(Photos with camera intrinsics)
◇ ◇ ◇ ◇ ◇ ◇ ◇
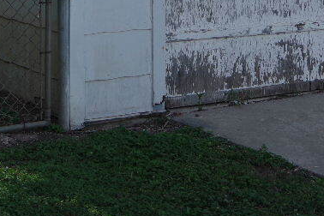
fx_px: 945
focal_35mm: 105
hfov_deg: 19.4
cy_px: -119
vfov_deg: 12.3
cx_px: 139
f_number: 5
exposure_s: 1/400
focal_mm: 21
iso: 200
◇ ◇ ◇ ◇ ◇ ◇ ◇
• **TASK GOAL**
The span to give again runs from the line with "focal_35mm: 105" through the last line of the records above; reproduce it exactly and nothing more.

• **RESPONSE TO THE EXERCISE**
focal_35mm: 105
hfov_deg: 19.4
cy_px: -119
vfov_deg: 12.3
cx_px: 139
f_number: 5
exposure_s: 1/400
focal_mm: 21
iso: 200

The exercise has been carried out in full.